Membrane cofactor protein (MCP) is a cell-associated regulatory molecule for C system with C3b/C4b binding and factor I-dependent cofactor activity. mAb were raised against MCP and amounts and distribution examined on normal human cells and cell lines. The mean quantity of MCP was 3000 to 7000 copies/cell in normal blood cells, except for E which have no MCP. 

Of note, PMN did not fully reveal all MCP sites until incubated for greater than 30 min at 37° C. In most tumor cell lines, except for B cell lineages, expression of MCP increased by 2- to 8-fold in comparison with the normal cell counterparts. 

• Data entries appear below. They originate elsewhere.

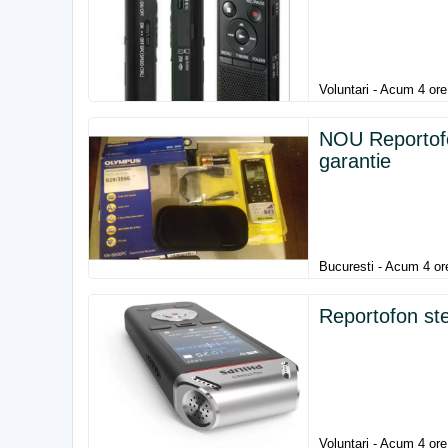
Voluntari - Acum 4 ore
NOU Reportof
garantie
Bucuresti - Acum 4 or
Reportofon st
Voluntari - Acum 4 ore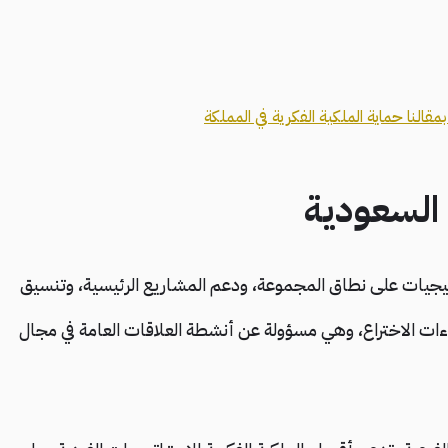
قالنا حماية الملكية الفكرية في المملكة
 السعودية
راتيجيات على نطاق المجموعة، ودعم المشاريع الرئيسية، وتنسيق
راءات الاختراع، وهي مسؤولة عن أنشطة العلاقات العامة في مجال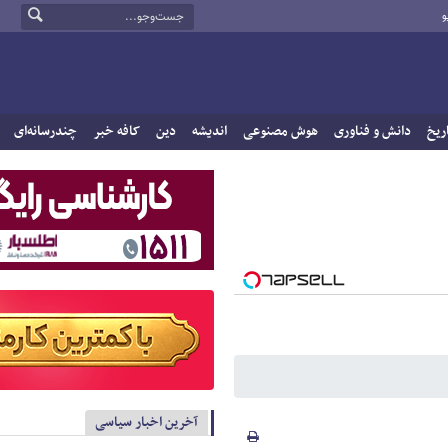
و
ریخ
دانش و فناوری
هوش مصنوعی
اندیشه
دین
کافه خبر
چندرسانه‌ای
آخرین اخبار سیاسی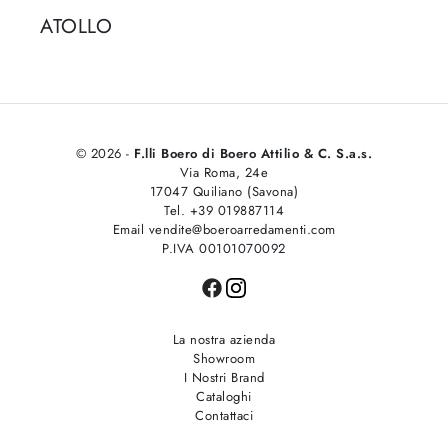
ATOLLO
© 2026 -
F.lli Boero di Boero Attilio & C. S.a.s.
Via Roma, 24e
17047 Quiliano (Savona)
Tel. +39 019887114
Email vendite@boeroarredamenti.com
P.IVA 00101070092
La nostra azienda
Showroom
I Nostri Brand
Cataloghi
Contattaci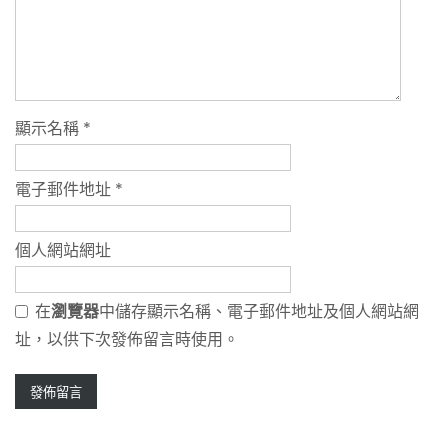
顯示名稱
*
電子郵件地址
*
個人網站網址
在
瀏覽器
中儲存顯示名稱、電子郵件地址及個人網站網
址，以供下次發佈留言時使用。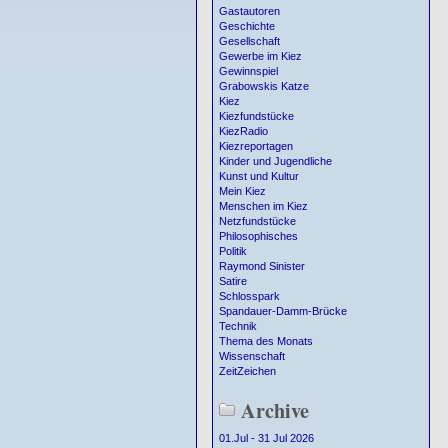
Gastautoren
Geschichte
Gesellschaft
Gewerbe im Kiez
Gewinnspiel
Grabowskis Katze
Kiez
Kiezfundstücke
KiezRadio
Kiezreportagen
Kinder und Jugendliche
Kunst und Kultur
Mein Kiez
Menschen im Kiez
Netzfundstücke
Philosophisches
Politik
Raymond Sinister
Satire
Schlosspark
Spandauer-Damm-Brücke
Technik
Thema des Monats
Wissenschaft
ZeitZeichen
Archive
01.Jul - 31 Jul 2026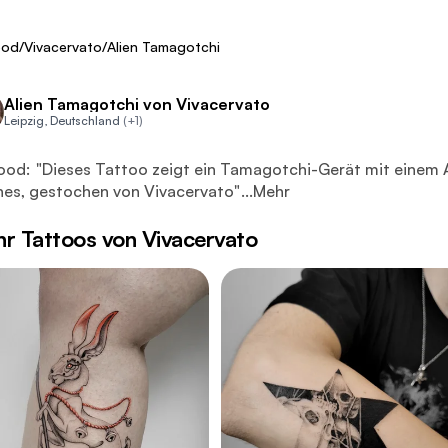
ca. 350 €
Fresh
ood
/
Vivacervato
/
Alien Tamagotchi
Alien Tamagotchi von Vivacervato
Leipzig, Deutschland
(+1)
es Tattoo zeigt ein Tamagotchi-Gerät mit einem Alien-Motiv a
ood:
"
Dieses Tattoo zeigt ein Tamagotchi-Gerät mit einem 
es, gestochen von Vivacervato
"
...
Mehr
r Tattoos von Vivacervato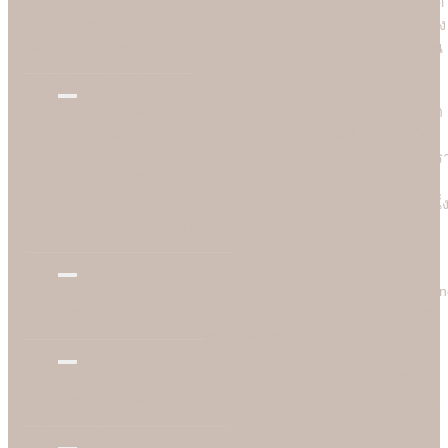
ได้ง่ายๆ ด้วยตาเปล่าคือสีสันที่สดใสเป็นพิเศษทำให้แบบอาร์ตเวิร์คโดด
เด่นและคมชัดลอยอยู่บนเนื้อกระดาษ มองดูแล้วสวยงามและมีมิติอย่าง
เห็นได้ชัด ลูกค้าต่างประทับใจกับคุณภาพการพิมพ์ที่ยอดเยี่ยมนี้ ซึ่งเป็น
เอกลักษณ์เฉพาะของร้าน Soulshine เท่านั้น
High Speed
อีกหนึ่งเรื่องสำคัญที่เป็นเครื่องพิสูจน์ศักยภาพร้านการ์ดแต่งงานชั้นนำ
ได้นั้น คือความเร็วในการพิมพ์ ซึ่งร้าน Soulshine ไม่เป็นสองรองใคร
งานเร่งงานด่วนเราช่วยได้ บางเคสลูกค้าเดือดร้อนมาจริงๆ วันเดียวเร
ก็สามารถพิมพ์งานให้ได้ เพราะร้าน Soulshine เป็นโรงพิมพ์เองจึง
สามารถควบคุมการผลิตได้ 100% (In-house Printing) นี่คือจุดเด่นหนึ่
ที่ลูกค้าชื่นชอบและมั่นใจมาใชับริการพิมพ์การ์ดแต่งงานกับมืออาชีพ
อย่างเรา
Reasonable Price
ความคุ้มค่าเป็นสิ่งที่เราอยากตอบแทนลูกค้าที่มาอุดหนุนร้าน Soulshi
เราจึงกล้านำเสนอการ์ดแต่งงานในราคาที่ยอมเยาและสบายกระเป๋า
กว่าเมื่อเทียบกับราคาและคุณภาพในท้องตลาด
Better Choice
ของดีอยู่ใกล้แค่ปลายจมูก ฉะนั้นก่อนตัดสินใจสั่งซื้อที่ไหน อย่าลืม
สอบถามทางเลือกที่ดีกว่ากับเรา เพราะข้อเสนอของเราจะทำให้ลูกค้า
อมยิ้มได้ง่ายๆ
Technical Setting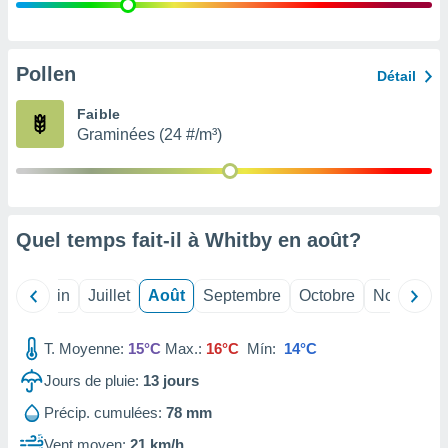
nées
lles sur
d'un
égitime,
Pollen
Détail
vous
vous
Faible
 Pour ce
Graminées (24 #/m³)
ous
etirer
ement
 opposer
Quel temps fait-il à Whitby en
août
?
ement
nées à
ment en
Mai
Juin
Juillet
Août
Septembre
Octobre
Novembre
 sur «
res
» ou
e
T. Moyenne:
15°C
Max.:
16°C
Mín:
14°C
que de
kies
Jours de pluie:
13
jours
ite web.
Précip. cumulées:
78 mm
t nos
Vent moyen:
21 km/h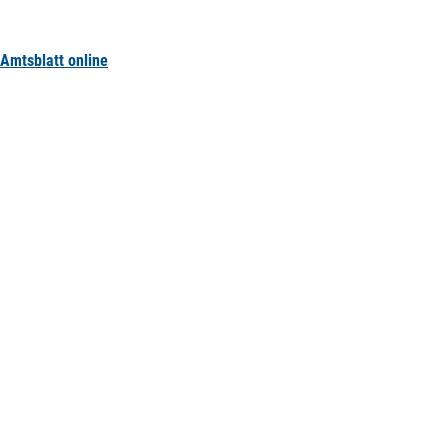
Amtsblatt online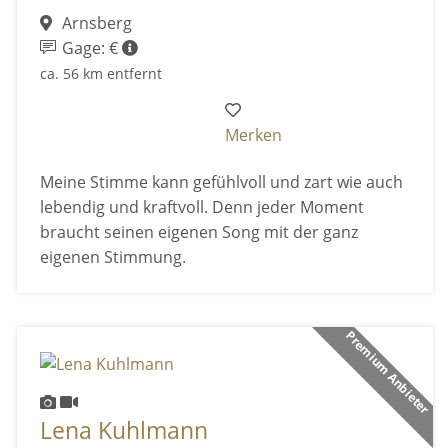
Arnsberg
Gage: €
ca. 56 km entfernt
Merken
Meine Stimme kann gefühlvoll und zart wie auch
lebendig und kraftvoll. Denn jeder Moment
braucht seinen eigenen Song mit der ganz
eigenen Stimmung.
Premium Anbieter
Lena Kuhlmann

Strikingly, recombinant granulocyte CSF treatment of myeloid cell lines and hemin treatment of an erythroblastoid cell line, K562, led to a decrease of MCP to near normal levels. In contrast, C3b/C4b receptor (CR1) tended to increase with granulocyte-CSF treatment in several cell lines. We simultaneously determined levels of decay-accelerating factor (DAF) and CR1 in these tumor cells, and tested susceptibility to C3 deposition via activation of the alternative C pathway. 

Of 21 cell lines we examined, 14 lacked CR1 and two lacked DAF; none, however, lacked MCP. A slight amount of C3 deposition was observed in some myeloid cell lines and EBV-infected B cell lines. However, C3 deposition did not reflect a defect in the regulatory proteins. 

Tumor cells bearing MCP, lacking CR1 or DAF, and undergoing no C3 deposition, may escape C attack due to the compensatory effect of MCP in the absence of the other regulatory proteins. High expression of MCP provides a convenient means for tumor cells to blockC attack and survive in blood stream. 

We favor the interpretation that MCP is up-regulated in association with certain malignant disorders, and that cell differentiation results in a switch from an MCP-dominant state to aCR1-dominant state.